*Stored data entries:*
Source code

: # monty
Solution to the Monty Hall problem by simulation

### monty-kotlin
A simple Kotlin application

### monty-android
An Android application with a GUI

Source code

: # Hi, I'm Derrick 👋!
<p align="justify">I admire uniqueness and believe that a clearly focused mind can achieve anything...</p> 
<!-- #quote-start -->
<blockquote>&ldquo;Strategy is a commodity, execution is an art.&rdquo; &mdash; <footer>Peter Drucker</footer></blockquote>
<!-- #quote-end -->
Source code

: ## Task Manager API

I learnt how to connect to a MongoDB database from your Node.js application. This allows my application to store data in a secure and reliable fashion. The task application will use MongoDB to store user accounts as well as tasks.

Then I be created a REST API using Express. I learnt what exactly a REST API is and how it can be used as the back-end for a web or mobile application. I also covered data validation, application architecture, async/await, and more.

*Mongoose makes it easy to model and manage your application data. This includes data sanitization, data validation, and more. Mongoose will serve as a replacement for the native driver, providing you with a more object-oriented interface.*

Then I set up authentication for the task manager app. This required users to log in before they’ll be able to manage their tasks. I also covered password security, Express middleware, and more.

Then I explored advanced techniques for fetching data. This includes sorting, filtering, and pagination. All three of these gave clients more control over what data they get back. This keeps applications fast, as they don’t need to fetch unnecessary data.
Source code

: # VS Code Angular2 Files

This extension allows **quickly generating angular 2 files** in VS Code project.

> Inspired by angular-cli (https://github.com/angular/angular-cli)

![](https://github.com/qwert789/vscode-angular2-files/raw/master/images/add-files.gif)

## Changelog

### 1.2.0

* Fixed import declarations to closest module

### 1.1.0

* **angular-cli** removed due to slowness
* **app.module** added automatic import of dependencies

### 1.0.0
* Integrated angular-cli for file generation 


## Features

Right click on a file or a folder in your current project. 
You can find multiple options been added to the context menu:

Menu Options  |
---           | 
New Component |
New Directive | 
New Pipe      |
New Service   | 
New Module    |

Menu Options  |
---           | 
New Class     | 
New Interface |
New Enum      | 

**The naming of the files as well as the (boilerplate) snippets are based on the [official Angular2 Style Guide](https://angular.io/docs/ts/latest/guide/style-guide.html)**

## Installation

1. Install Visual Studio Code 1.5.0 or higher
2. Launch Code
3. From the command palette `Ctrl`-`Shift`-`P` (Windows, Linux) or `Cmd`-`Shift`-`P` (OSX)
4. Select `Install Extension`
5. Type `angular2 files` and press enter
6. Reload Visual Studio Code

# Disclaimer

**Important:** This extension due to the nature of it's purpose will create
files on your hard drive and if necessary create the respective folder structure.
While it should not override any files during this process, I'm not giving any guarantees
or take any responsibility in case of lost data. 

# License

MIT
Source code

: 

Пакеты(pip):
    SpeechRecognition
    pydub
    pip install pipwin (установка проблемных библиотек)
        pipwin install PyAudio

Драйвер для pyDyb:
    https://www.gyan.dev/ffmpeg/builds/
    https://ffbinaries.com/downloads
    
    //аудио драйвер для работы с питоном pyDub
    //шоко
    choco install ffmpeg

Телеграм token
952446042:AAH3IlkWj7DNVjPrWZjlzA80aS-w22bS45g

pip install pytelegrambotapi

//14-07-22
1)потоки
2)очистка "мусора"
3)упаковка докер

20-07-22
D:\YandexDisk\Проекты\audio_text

*About this task:* Going back over the entries above, copy word for word every line from the one that has "Then I set up" on through the one that has "Right click on".

*Exercise answer:*
Then I set up authentication for the task manager app. This required users to log in before they’ll be able to manage their tasks. I also covered password security, Express middleware, and more.

Then I explored advanced techniques for fetching data. This includes sorting, filtering, and pagination. All three of these gave clients more control over what data they get back. This keeps applications fast, as they don’t need to fetch unnecessary data.
Source code

: # VS Code Angular2 Files

This extension allows **quickly generating angular 2 files** in VS Code project.

> Inspired by angular-cli (https://github.com/angular/angular-cli)

![](https://github.com/qwert789/vscode-angular2-files/raw/master/images/add-files.gif)

## Changelog

### 1.2.0

* Fixed import declarations to closest module

### 1.1.0

* **angular-cli** removed due to slowness
* **app.module** added automatic import of dependencies

### 1.0.0
* Integrated angular-cli for file generation 


## Features

Right click on a file or a folder in your current project. 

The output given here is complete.